Nat Mach Intell. 2022 Dec;4(12):1088-1100. doi: 10.1038/s42256-022-00570-9. Epub 2022 Dec 5.
Deep learning has been successful at predicting epigenomic profiles from DNA sequences. Most approaches frame this task as a binary classification relying on peak callers to define functional activity. Recently, quantitative models have emerged to directly predict the experimental coverage values as a regression. As new models continue to emerge with different architectures and training configurations, a major bottleneck is forming due to the lack of ability to fairly assess the novelty of proposed models and their utility for downstream biological discovery. Here we introduce a unified evaluation framework and use it to compare various binary and quantitative models trained to predict chromatin accessibility data. We highlight various modeling choices that affect generalization performance, including a downstream application of predicting variant effects. In addition, we introduce a robustness metric that can be used to enhance model selection and improve variant effect predictions. Our empirical study largely supports that quantitative modeling of epigenomic profiles leads to better generalizability and interpretability.

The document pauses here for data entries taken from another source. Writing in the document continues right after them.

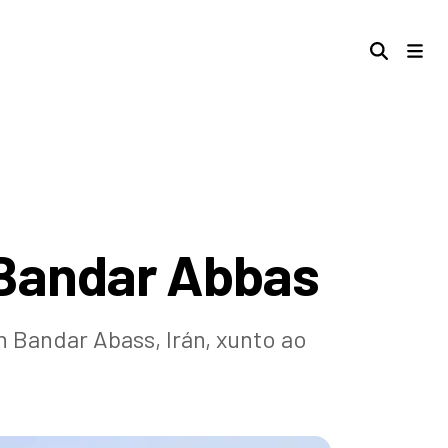
 Bandar Abbas
 Bandar Abass, Irán, xunto ao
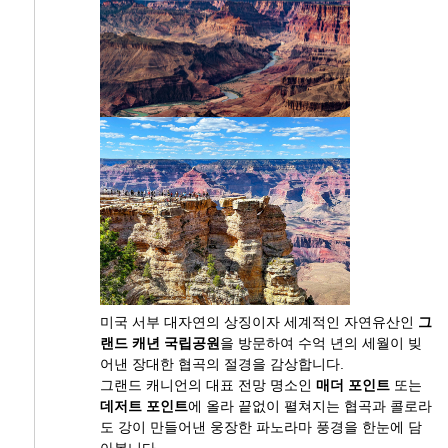
미국 서부 대자연의 상징이자 세계적인 자연유산인
그
랜드 캐년 국립공원
을 방문하여 수억 년의 세월이 빚
어낸 장대한 협곡의 절경을 감상합니다.
그랜드 캐니언의 대표 전망 명소인
매더 포인트
또는
데저트 포인트
에 올라 끝없이 펼쳐지는 협곡과 콜로라
도 강이 만들어낸 웅장한 파노라마 풍경을 한눈에 담
아봅니다.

深度学习在从DNA序列预测表观基因组图谱方面取得了成功。大多数方法将此任务视为基于峰检测工具来定义功能活性的二分类问题。最近,定量模型已出现,可直接将实验覆盖值预测为回归问题。随着具有不同架构和训练配置的新模型不断涌现,由于缺乏公平评估所提出模型的新颖性及其对下游生物学发现的效用的能力,一个主要瓶颈正在形成。在此,我们引入了一个统一的评估框架,并使用它来比较为预测染色质可及性数据而训练的各种二分类和定量模型。我们强调了各种影响泛化性能的建模选择,包括预测变异效应的下游应用。此外,我们引入了一种稳健性度量,可用于加强模型选择并改进变异效应预测。我们的实证研究在很大程度上支持表观基因组图谱的定量建模可带来更好的泛化性和可解释性。